Task goal: Please copy out, word for word, the text from the start of the items through the line with "Дымоход керамический", both ends included. Leave the pictures out of your answer.

Data extracts:
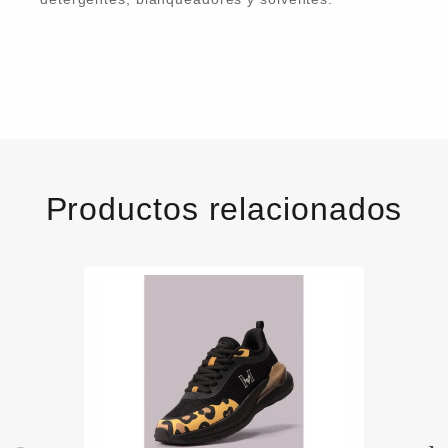
Productos relacionados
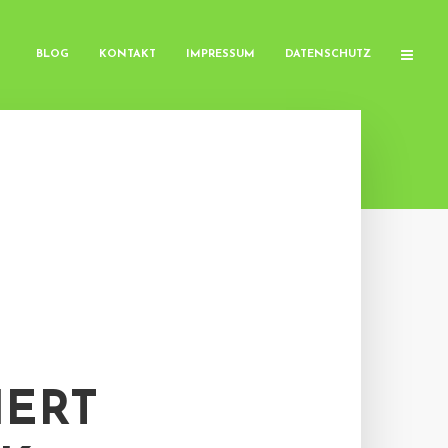
BLOG
KONTAKT
IMPRESSUM
DATENSCHUTZ
IERT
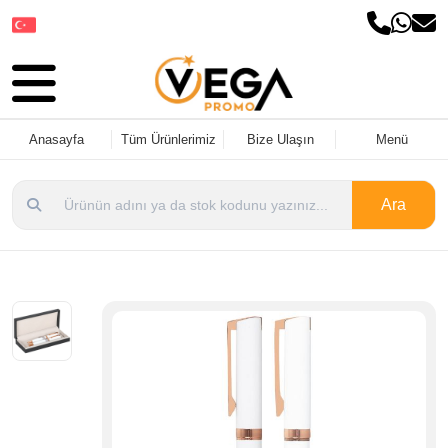
Dil Seçin
Anasayfa
Tüm Ürünlerimiz
Bize Ulaşın
Menü
Ara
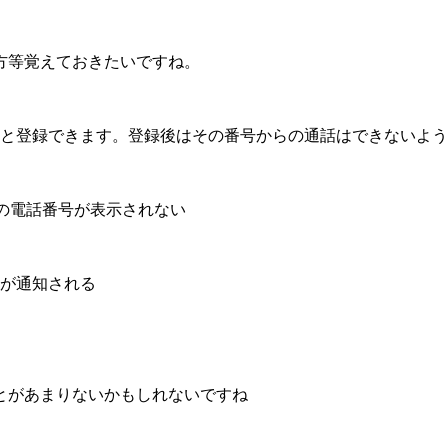
方等覚えておきたいですね。
ると登録できます。登録後はその番号からの通話はできないよ
者の電話番号が表示されない
号が通知される
とがあまりないかもしれないですね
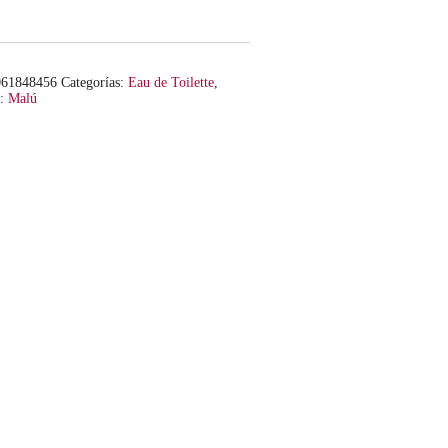
061848456
Categorías:
Eau de Toilette
,
a:
Malú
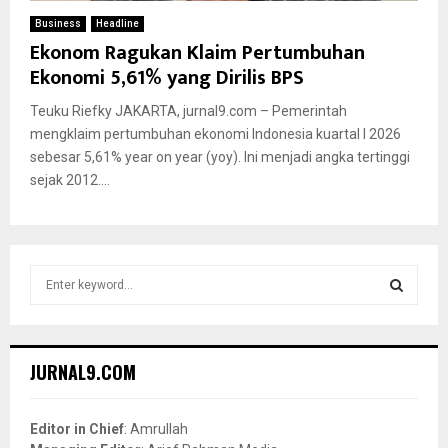
Business
Headline
Ekonom Ragukan Klaim Pertumbuhan
Ekonomi 5,61% yang Dirilis BPS
Teuku Riefky JAKARTA, jurnal9.com – Pemerintah
mengklaim pertumbuhan ekonomi Indonesia kuartal I 2026
sebesar 5,61% year on year (yoy). Ini menjadi angka tertinggi
sejak 2012....
S
e
a
S
r
c
E
JURNAL9.COM
h
f
A
o
Editor in Chief
: Amrullah
r
R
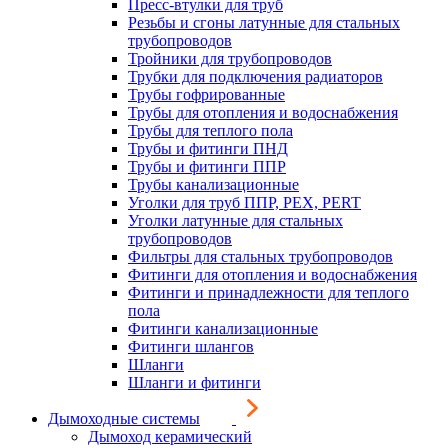
Пресс-втулки для труб
Резьбы и сгоны латунные для стальных
трубопроводов
Тройники для трубопроводов
Трубки для подключения радиаторов
Трубы гофрированные
Трубы для отопления и водоснабжения
Трубы для теплого пола
Трубы и фитинги ПНД
Трубы и фитинги ППР
Трубы канализационные
Уголки для труб ППР, PEX, PERT
Уголки латунные для стальных
трубопроводов
Фильтры для стальных трубопроводов
Фитинги для отопления и водоснабжения
Фитинги и принадлежности для теплого
пола
Фитинги канализационные
Фитинги шлангов
Шланги
Шланги и фитинги
Дымоходные системы
Дымоход керамический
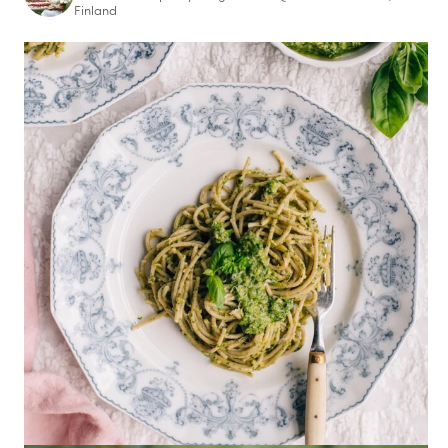
Finland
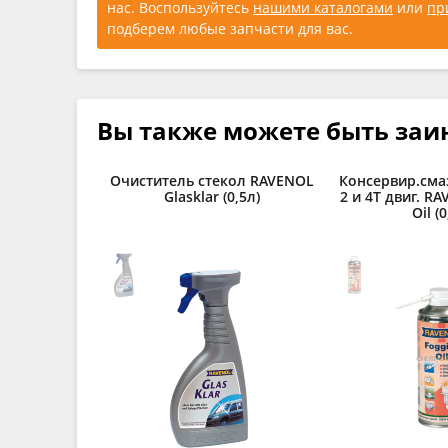
нас. Воспользуйтесь
нашими каталогами
или
пр
подберем любые запчасти для вас.
Вы также можете быть заи
Очиститель стекол RAVENOL
Консервир.сма
Glasklar (0,5л)
2 и 4Т двиг. R
Oil (0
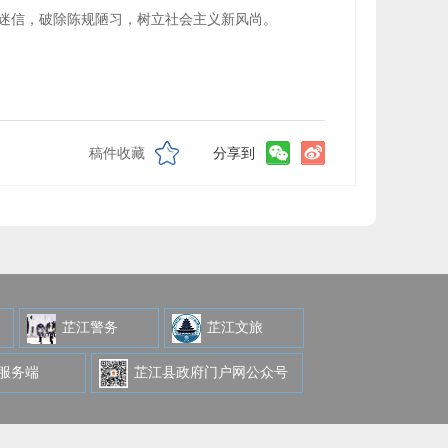
迷信，破除陈规陋习，树立社会主义新风尚。
稿件收藏
分享到
芷江警务
芷江文旅
级服务端
芷江县政府门户网公众号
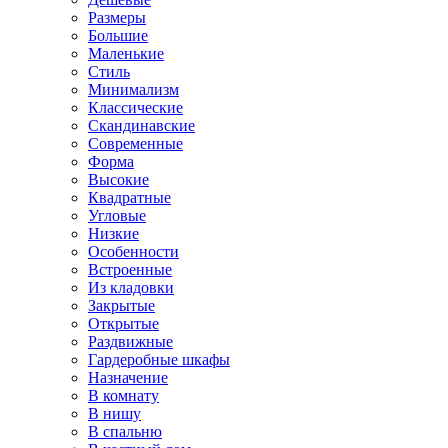
Размеры
Большие
Маленькие
Стиль
Минимализм
Классические
Скандинавские
Современные
Форма
Высокие
Квадратные
Угловые
Низкие
Особенности
Встроенные
Из кладовки
Закрытые
Открытые
Раздвижные
Гардеробные шкафы
Назначение
В комнату
В нишу
В спальню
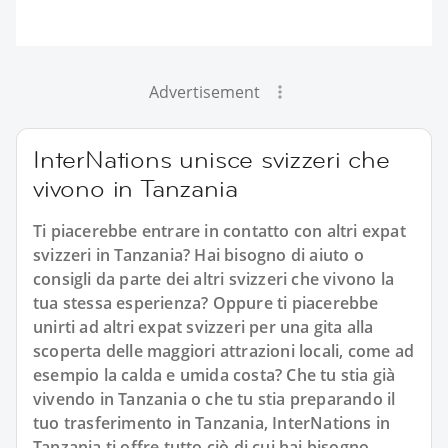
Advertisement
InterNations unisce svizzeri che
vivono in Tanzania
Ti piacerebbe entrare in contatto con altri expat
svizzeri in Tanzania? Hai bisogno di aiuto o
consigli da parte dei altri svizzeri che vivono la
tua stessa esperienza? Oppure ti piacerebbe
unirti ad altri expat svizzeri per una gita alla
scoperta delle maggiori attrazioni locali, come ad
esempio la calda e umida costa? Che tu stia già
vivendo in Tanzania o che tu stia preparando il
tuo trasferimento in Tanzania, InterNations in
Tanzania ti offre tutto ciò di cui hai bisogno.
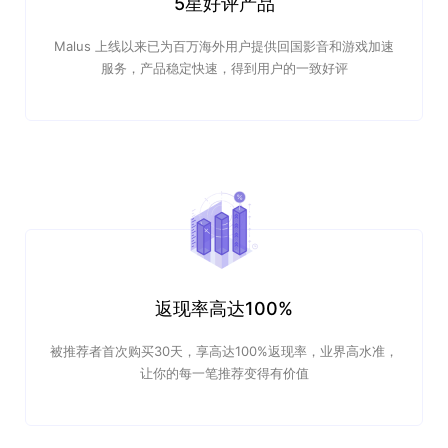
5星好评产品
Malus 上线以来已为百万海外用户提供回国影音和游戏加速
服务，产品稳定快速，得到用户的一致好评
返现率高达100%
被推荐者首次购买30天，享高达100%返现率，业界高水准，
让你的每一笔推荐变得有价值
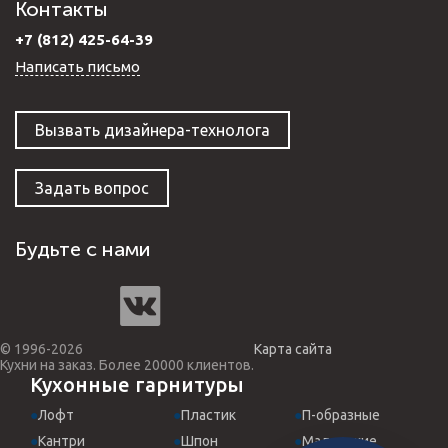
Контакты
+7 (812) 425-64-39
Написать письмо
Вызвать дизайнера-технолога
Задать вопрос
Будьте с нами
© 1996-2026
Карта сайта
Кухни на заказ. Более 20000 клиентов.
Кухонные гарнитуры
Лофт
Пластик
П-образные
Кантри
Шпон
Маленькие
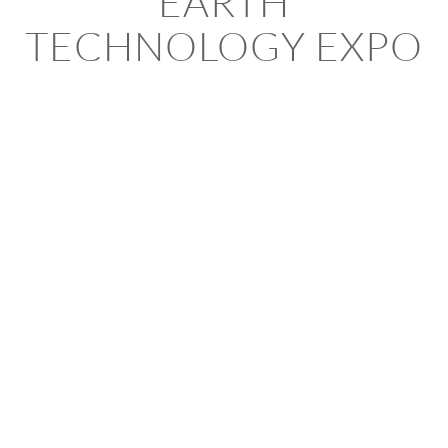
EARTH
TECHNOLOGY EXPO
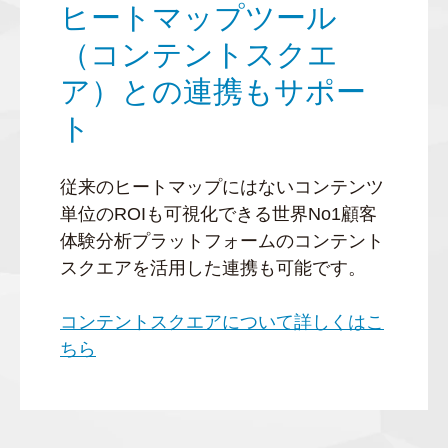
ヒートマップツール
（コンテントスクエ
ア）との連携もサポー
ト
従来のヒートマップにはないコンテンツ
単位のROIも可視化できる世界No1顧客
体験分析プラットフォームのコンテント
スクエアを活用した連携も可能です。
コンテントスクエアについて詳しくはこ
ちら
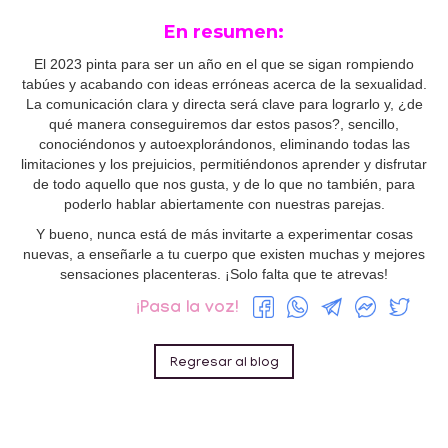
En resumen:
El 2023 pinta para ser un año en el que se sigan rompiendo
tabúes y acabando con ideas erróneas acerca de la sexualidad.
La comunicación clara y directa será clave para lograrlo y, ¿de
qué manera conseguiremos dar estos pasos?, sencillo,
conociéndonos y autoexplorándonos, eliminando todas las
limitaciones y los prejuicios, permitiéndonos aprender y disfrutar
de todo aquello que nos gusta, y de lo que no también, para
poderlo hablar abiertamente con nuestras parejas.
Y bueno, nunca está de más invitarte a experimentar cosas
nuevas, a enseñarle a tu cuerpo que existen muchas y mejores
sensaciones placenteras. ¡Solo falta que te atrevas!
¡Pasa la voz!
Regresar al blog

Result of this task:
Productos relacionados
BLOG
KONTAKT
IMPRESSUM
DATENSCHUTZ
IERT
Dil Seçin
Anasayfa
Tüm Ürünlerimiz
Bize Ulaşın
Menü
Ara
方等覚えておきたいですね。
ると登録できます。登録後はその番号からの通話はできないよ
者の電話番号が表示されない
号が通知される
とがあまりないかもしれないですね
061848456
Categorías:
Eau de Toilette
,
a:
Malú
Business
Headline
Ekonom Ragukan Klaim Pertumbuhan
Ekonomi 5,61% yang Dirilis BPS
Teuku Riefky JAKARTA, jurnal9.com – Pemerintah
mengklaim pertumbuhan ekonomi Indonesia kuartal I 2026
sebesar 5,61% year on year (yoy). Ini menjadi angka tertinggi
sejak 2012....
S
e
a
S
r
c
E
JURNAL9.COM
h
f
A
o
Editor in Chief
: Amrullah
r
R
Пресс-втулки для труб
Резьбы и сгоны латунные для стальных
трубопроводов
Тройники для трубопроводов
Трубки для подключения радиаторов
Трубы гофрированные
Трубы для отопления и водоснабжения
Трубы для теплого пола
Трубы и фитинги ПНД
Трубы и фитинги ППР
Трубы канализационные
Уголки для труб ППР, PEX, PERT
Уголки латунные для стальных
трубопроводов
Фильтры для стальных трубопроводов
Фитинги для отопления и водоснабжения
Фитинги и принадлежности для теплого
пола
Фитинги канализационные
Фитинги шлангов
Шланги
Шланги и фитинги
Дымоходные системы
Дымоход керамический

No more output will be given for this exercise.